Cosa fa la maggior parte delle persone quando ha un problema? Si chiude in un bozzolo protettivo o si ritrova a sfogarsi con amici e parenti che non sono sempre in grado di comprendere quello specifico stato d’animo e vissuto. Per questo quando si sta affrontando un periodo particolarmente intenso o nel quale si percepisce una maggiore sofferenza è più probabile che si avverta un senso di solitudine. È  tramite il confronto con l’altro che si scopre di non essere soli e che si possono recuperare quelle potenzialità che si sentivano perse per ripartire.

Gli incontri dei gruppi di condivisione ruotano attorno ad una tematica di comune interesse e hanno un tempo limitato (6 mesi – 1 anno) con una frequenza che va da settimanale a quindicinale. Al termine del ciclo è previsto un incontro utile alla verifica del percorso svolto.

Le relazioni umane sono mediate da codici di comportamento e anche in questa particolare situazione sono da tenere presenti alcune premesse funzionali all’autentica esperienza dell’ascolto dell’altro:

– il tema di ogni incontro è deciso precedentemente dal gruppo;

– ciascun membro prende la parola a turno cercando di rispettare i tempi che consentano a tutti di intervenire entro un tempo ragionevole;

– ognuno parla della propria esperienza e la propria visione rispetto al tema affrontato e chi non intende intervenire è libero di farlo comunicando al gruppo, se possibile, i motivi;

– al termine di ogni intervento il gruppo ringrazia chi ha messo a disposizione la propria esperienza;

– tutti si impegnano a non riferire all’esterno ciò che gli è stato affidato con fiducia;

– nessuno interrompe o giudica gli interventi degli altri;

– non ci si risponde e non si innescano dibattiti.

Per prendere parte al gruppo non è necessaria alcuna abilità particolare o esperienza precedente; è richiesta solamente motivazione e disponibilità a lavorare in gruppo condividendo le proprie esperienze.

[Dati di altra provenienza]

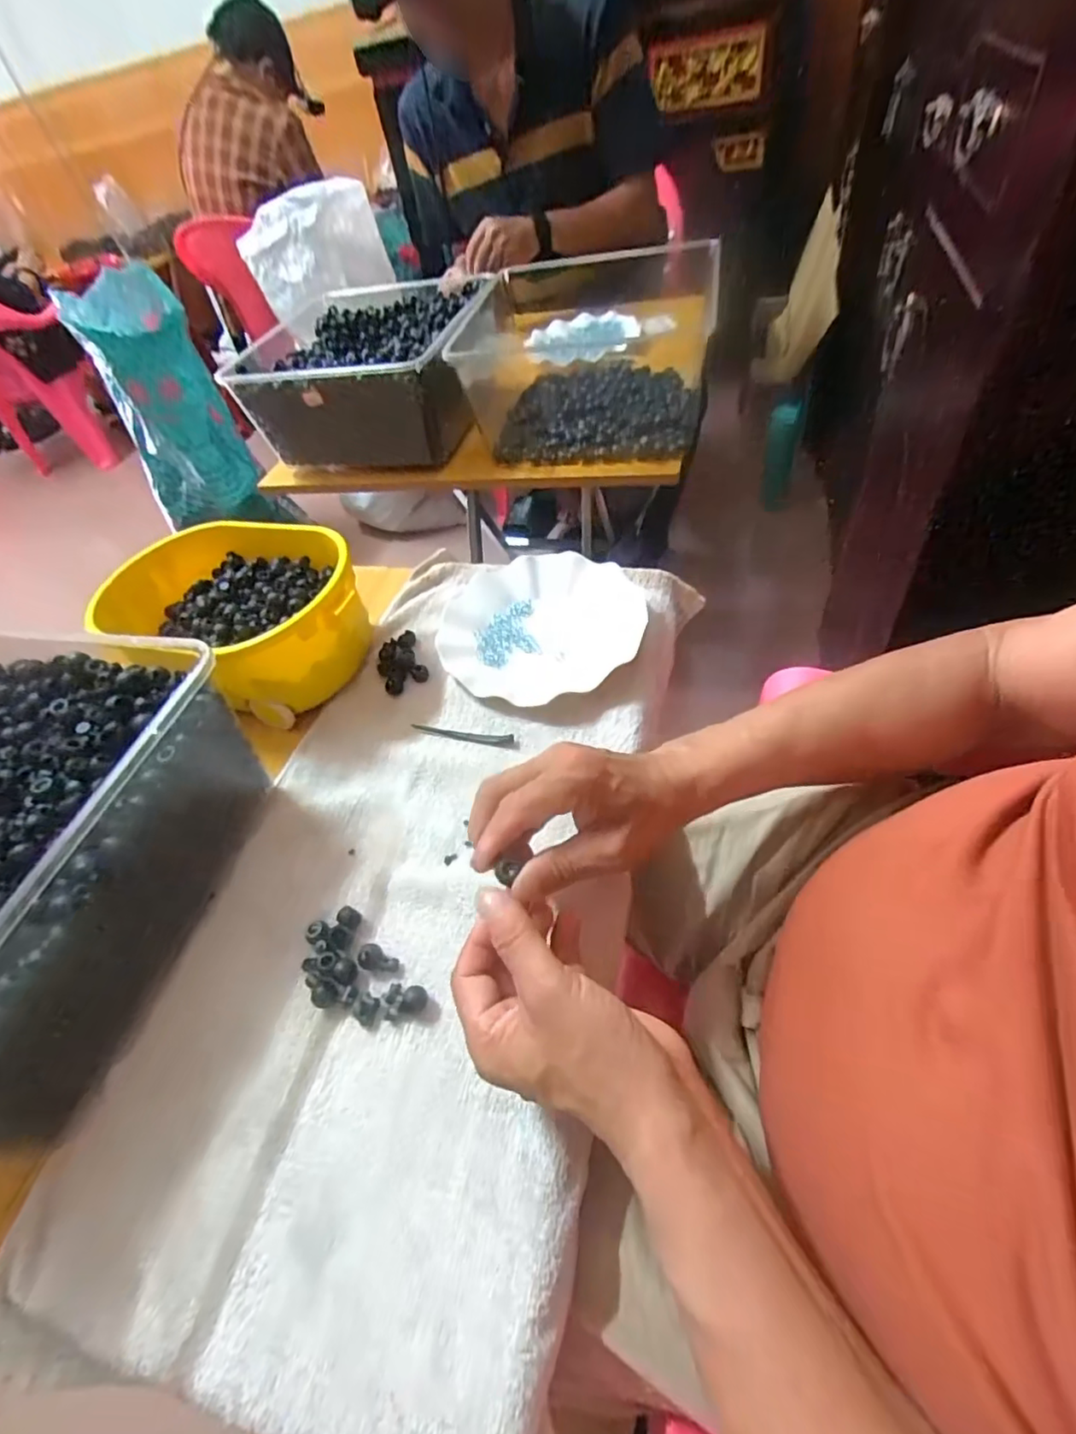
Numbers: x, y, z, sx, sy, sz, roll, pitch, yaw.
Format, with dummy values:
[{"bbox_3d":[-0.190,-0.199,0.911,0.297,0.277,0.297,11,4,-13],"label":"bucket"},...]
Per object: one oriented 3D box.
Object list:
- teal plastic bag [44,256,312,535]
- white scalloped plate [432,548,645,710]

Lo scopo del ciclo di incontri è quello di permettere ai partecipanti di acquisire una maggiore consapevolezza dei meccanismi che rendono la sofferenza persistente, apprendere specifiche tecniche per la gestione delle emozioni e delle problematiche affrontate e raggiungere un maggiore benessere psicofisico, riconoscendo e potenziando le capacità personali.

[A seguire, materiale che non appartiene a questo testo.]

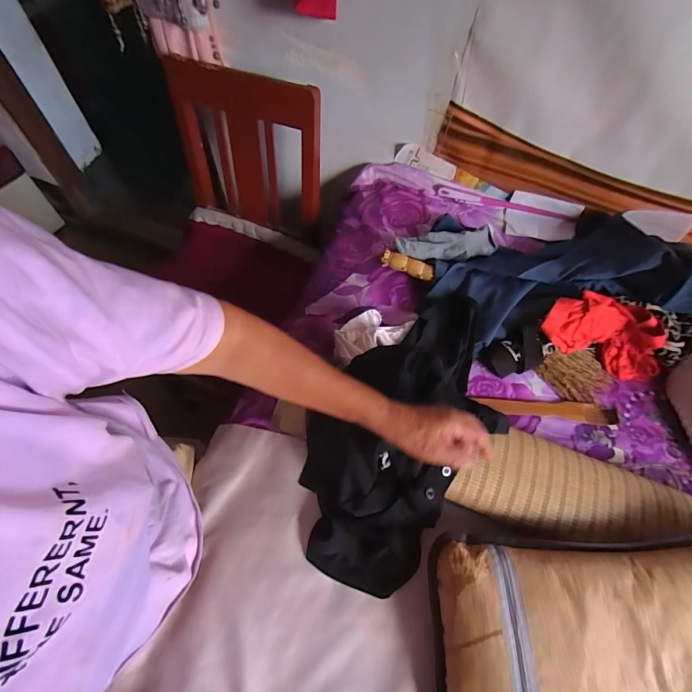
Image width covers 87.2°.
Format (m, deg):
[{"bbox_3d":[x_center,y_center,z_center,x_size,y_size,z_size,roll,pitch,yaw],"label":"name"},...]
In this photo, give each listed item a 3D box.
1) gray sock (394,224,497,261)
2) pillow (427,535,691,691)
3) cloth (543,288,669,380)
[{"bbox_3d":[0.206,-0.200,0.739,0.217,0.050,0.074,-9,62,-9],"label":"gray sock"},{"bbox_3d":[0.317,0.361,0.433,0.419,0.090,0.254,1,74,-2],"label":"pillow"},{"bbox_3d":[0.461,-0.024,0.635,0.236,0.089,0.099,22,61,-9],"label":"cloth"}]

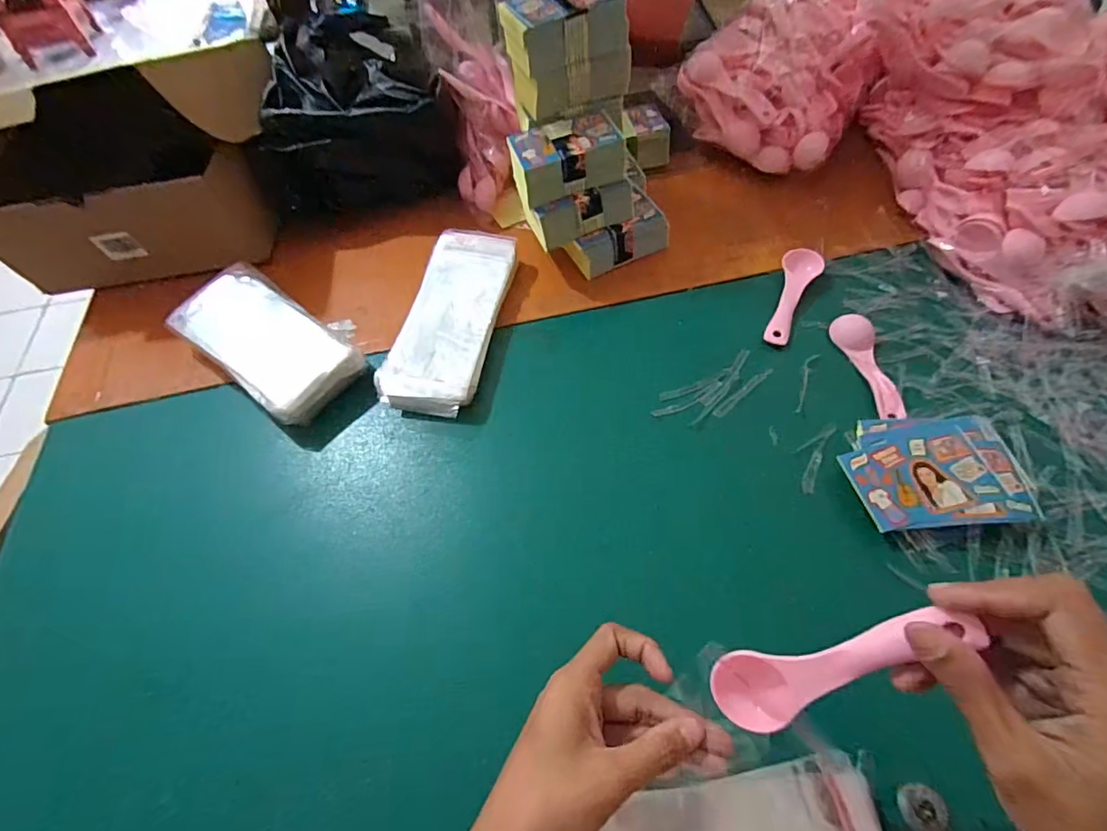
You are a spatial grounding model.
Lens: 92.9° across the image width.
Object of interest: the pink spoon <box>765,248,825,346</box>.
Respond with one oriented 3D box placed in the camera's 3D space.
[{"bbox_3d":[0.216,-0.112,0.482,0.034,0.016,0.106,23,63,18],"label":"pink spoon"}]

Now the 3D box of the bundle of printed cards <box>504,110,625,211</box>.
[{"bbox_3d":[0.010,-0.233,0.474,0.095,0.036,0.064,-16,59,-5],"label":"bundle of printed cards"}]

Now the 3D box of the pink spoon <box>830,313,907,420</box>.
[{"bbox_3d":[0.265,-0.043,0.445,0.032,0.012,0.106,-3,58,3],"label":"pink spoon"}]

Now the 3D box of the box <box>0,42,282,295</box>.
[{"bbox_3d":[-0.429,-0.261,0.533,0.262,0.165,0.182,-3,58,3],"label":"box"}]

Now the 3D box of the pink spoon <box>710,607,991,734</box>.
[{"bbox_3d":[0.122,0.108,0.229,0.109,0.010,0.033,-33,56,23],"label":"pink spoon"}]

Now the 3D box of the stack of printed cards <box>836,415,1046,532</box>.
[{"bbox_3d":[0.273,0.039,0.382,0.116,0.021,0.089,-3,58,3],"label":"stack of printed cards"}]

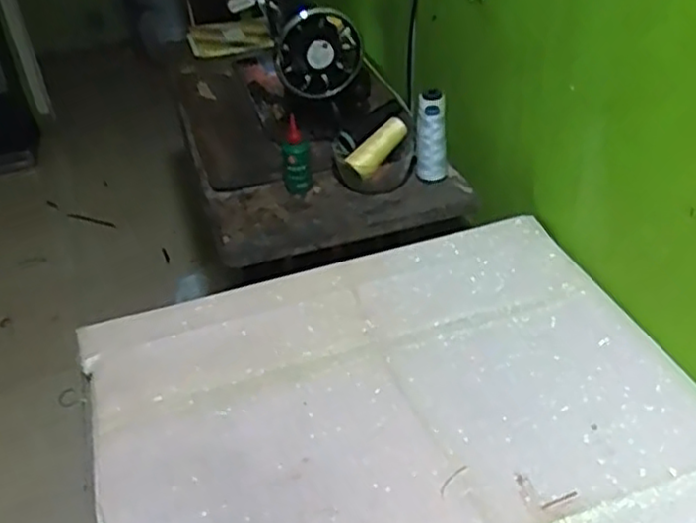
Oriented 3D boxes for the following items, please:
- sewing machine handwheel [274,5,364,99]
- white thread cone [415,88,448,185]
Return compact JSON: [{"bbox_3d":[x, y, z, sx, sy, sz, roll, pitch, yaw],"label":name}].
[{"bbox_3d":[-0.041,-0.318,1.082,0.134,0.165,0.028,-5,57,-28],"label":"sewing machine handwheel"},{"bbox_3d":[0.126,-0.185,1.086,0.047,0.137,0.056,-2,37,6],"label":"white thread cone"}]

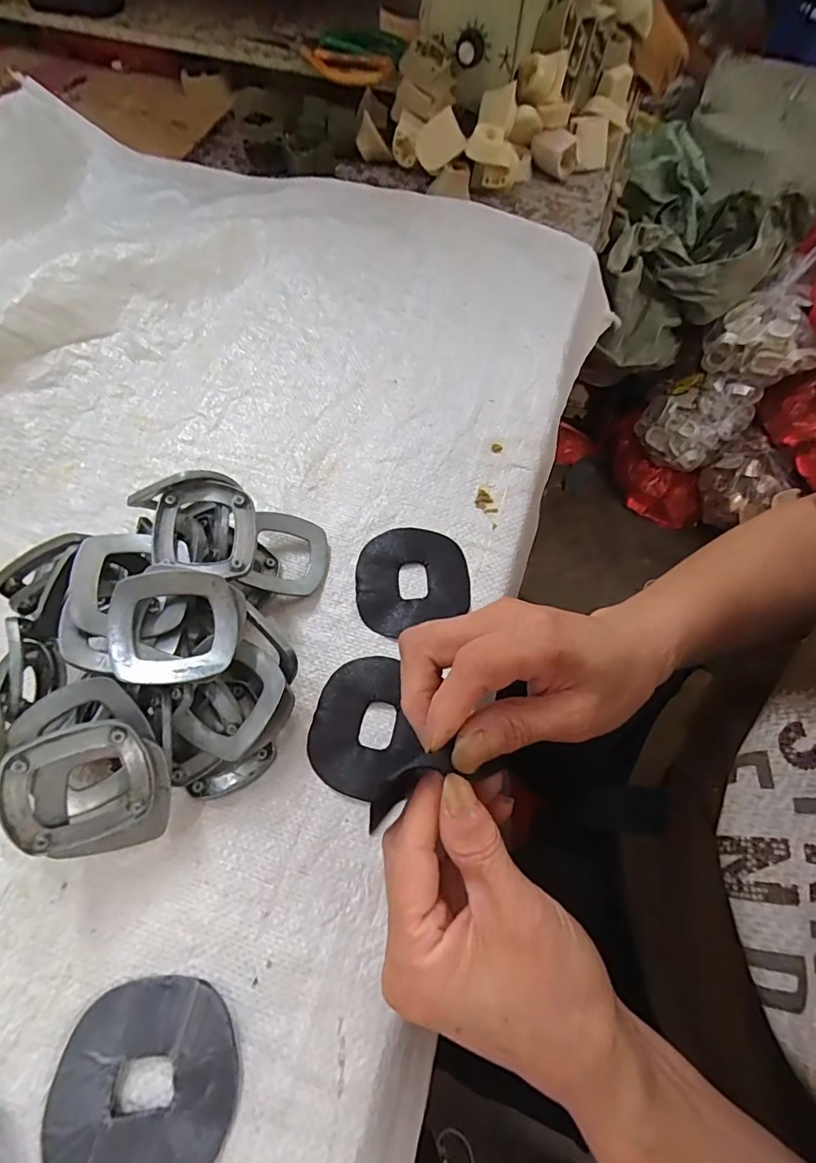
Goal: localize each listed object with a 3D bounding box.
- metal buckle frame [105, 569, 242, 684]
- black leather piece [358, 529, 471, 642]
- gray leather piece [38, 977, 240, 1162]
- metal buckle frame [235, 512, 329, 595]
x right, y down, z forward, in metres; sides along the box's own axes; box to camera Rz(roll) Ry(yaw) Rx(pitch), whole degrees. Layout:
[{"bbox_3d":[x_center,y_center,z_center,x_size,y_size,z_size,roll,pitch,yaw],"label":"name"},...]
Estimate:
[{"bbox_3d":[-0.121,0.023,0.266,0.064,0.014,0.057,1,77,-15],"label":"metal buckle frame"},{"bbox_3d":[0.003,-0.003,0.351,0.076,0.005,0.075,-7,65,-6],"label":"black leather piece"},{"bbox_3d":[-0.119,0.229,0.232,0.079,0.011,0.073,-4,61,-5],"label":"gray leather piece"},{"bbox_3d":[-0.080,-0.017,0.345,0.052,0.007,0.056,14,66,-14],"label":"metal buckle frame"}]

I gruppi sono formati in modo omogeneo in base all’età e alla situazione di vita comune, in modo da favorire la condivisione del tema affrontato; sono condotti principalmente da psicologi che si possono però avvalere della collaborazione di altri professionisti. La presenza dell’esperto è utile soprattutto per facilitare l’elaborazione emotiva, stimolare i processi creativi, i movimenti di condivisione, di differenziazione e di individuazione e quelli di passaggio da un atteggiamento di passività ad uno di assertività. 

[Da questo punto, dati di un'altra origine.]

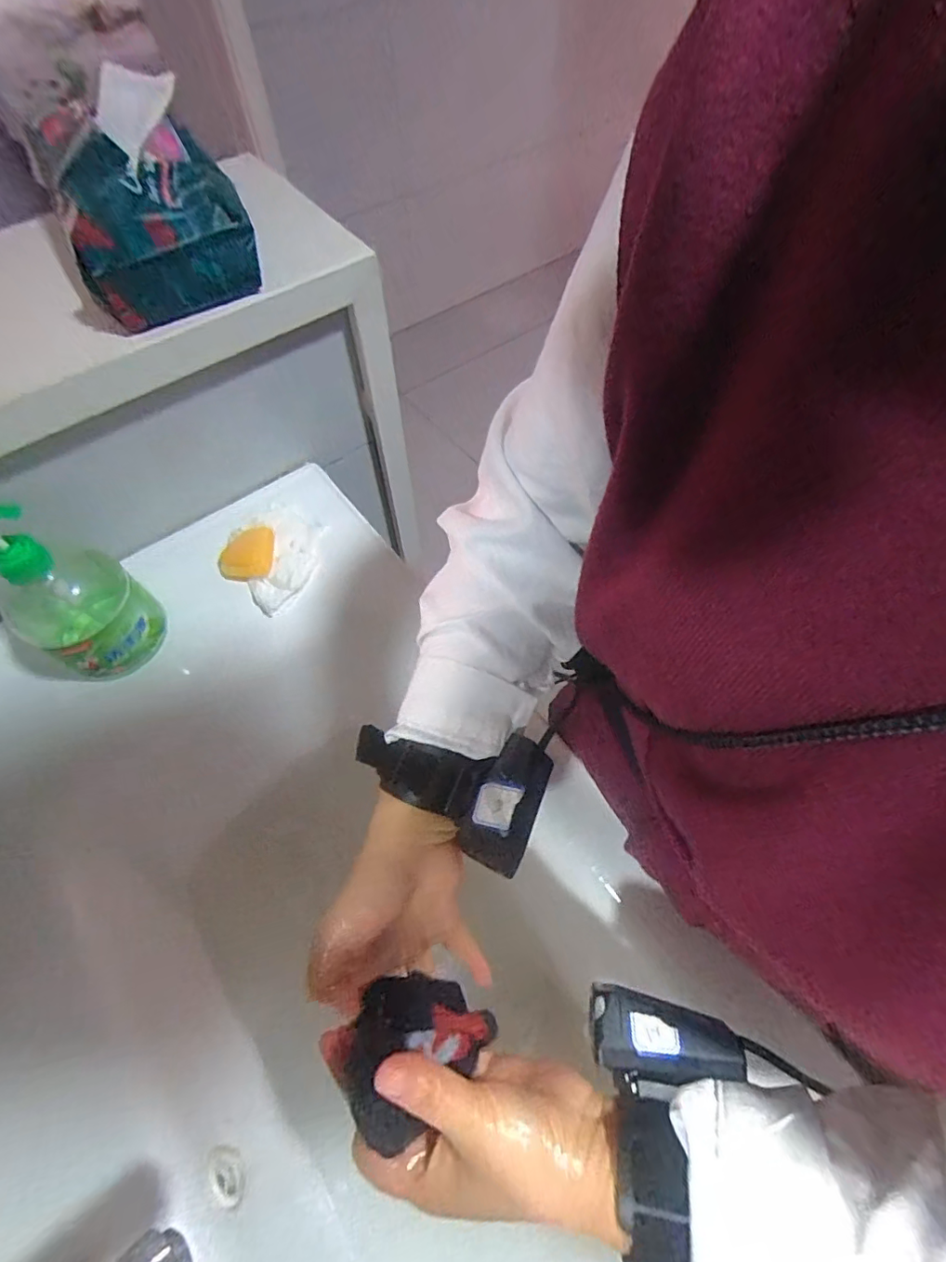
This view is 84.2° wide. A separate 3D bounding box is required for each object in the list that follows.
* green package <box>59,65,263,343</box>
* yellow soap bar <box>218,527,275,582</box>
[{"bbox_3d":[-0.234,-0.310,0.382,0.118,0.078,0.154,-22,64,-11],"label":"green package"},{"bbox_3d":[-0.212,-0.074,0.491,0.054,0.021,0.046,2,62,1],"label":"yellow soap bar"}]

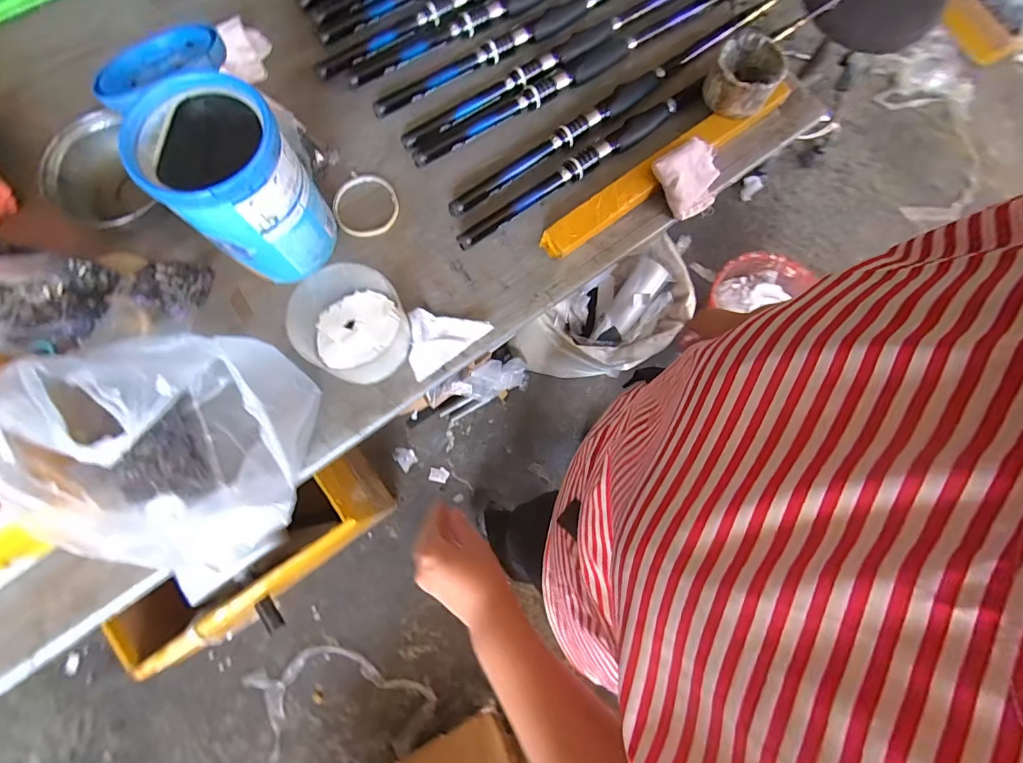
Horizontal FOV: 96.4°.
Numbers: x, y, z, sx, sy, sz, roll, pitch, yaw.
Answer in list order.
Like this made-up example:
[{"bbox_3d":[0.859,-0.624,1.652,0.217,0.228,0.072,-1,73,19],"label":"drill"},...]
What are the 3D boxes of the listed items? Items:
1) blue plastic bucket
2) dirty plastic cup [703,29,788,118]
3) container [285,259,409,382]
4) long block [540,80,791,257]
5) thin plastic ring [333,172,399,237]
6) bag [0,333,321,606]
[{"bbox_3d":[-0.276,-0.200,0.483,0.122,0.176,0.135,-29,81,-8],"label":"blue plastic bucket"},{"bbox_3d":[0.298,-0.390,0.589,0.084,0.056,0.092,0,78,-2],"label":"dirty plastic cup"},{"bbox_3d":[-0.173,-0.062,0.505,0.114,0.077,0.111,0,78,-2],"label":"container"},{"bbox_3d":[0.205,-0.278,0.578,0.396,0.027,0.038,-36,82,-9],"label":"long block"},{"bbox_3d":[-0.184,-0.224,0.579,0.079,0.013,0.085,0,78,-2],"label":"thin plastic ring"},{"bbox_3d":[-0.325,0.058,0.430,0.189,0.179,0.225,13,78,1],"label":"bag"}]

L’ascolto senza giudizio dell’esperienza altrui e il rendere partecipi gli altri della propria esperienza permette di alleggerirsi. Si aprono strade prima impensate o si prosegue più spediti verso la meta.

Le diverse storie che si incontrano all’interno di ogni gruppo si trasformano nello specchio poliedrico dentro il quale guardare alla propria esperienza. Il tempo dedicato all’ascolto e all’accoglienza degli altri è la premessa indispensabile per l’ascolto e l’accoglienza di noi stessi.

I gruppi di condivisione hanno quindi l’obiettivo di concorrere alla ricerca dei migliori mezzi e delle migliori risorse per affrontare le difficoltà e/o i dubbi delle persone, rendendo consapevoli da un lato che in questa ricerca possiamo beneficiare degli altri e dall’altro che i frutti aumenteranno tanto più saranno condivisi con gli altri.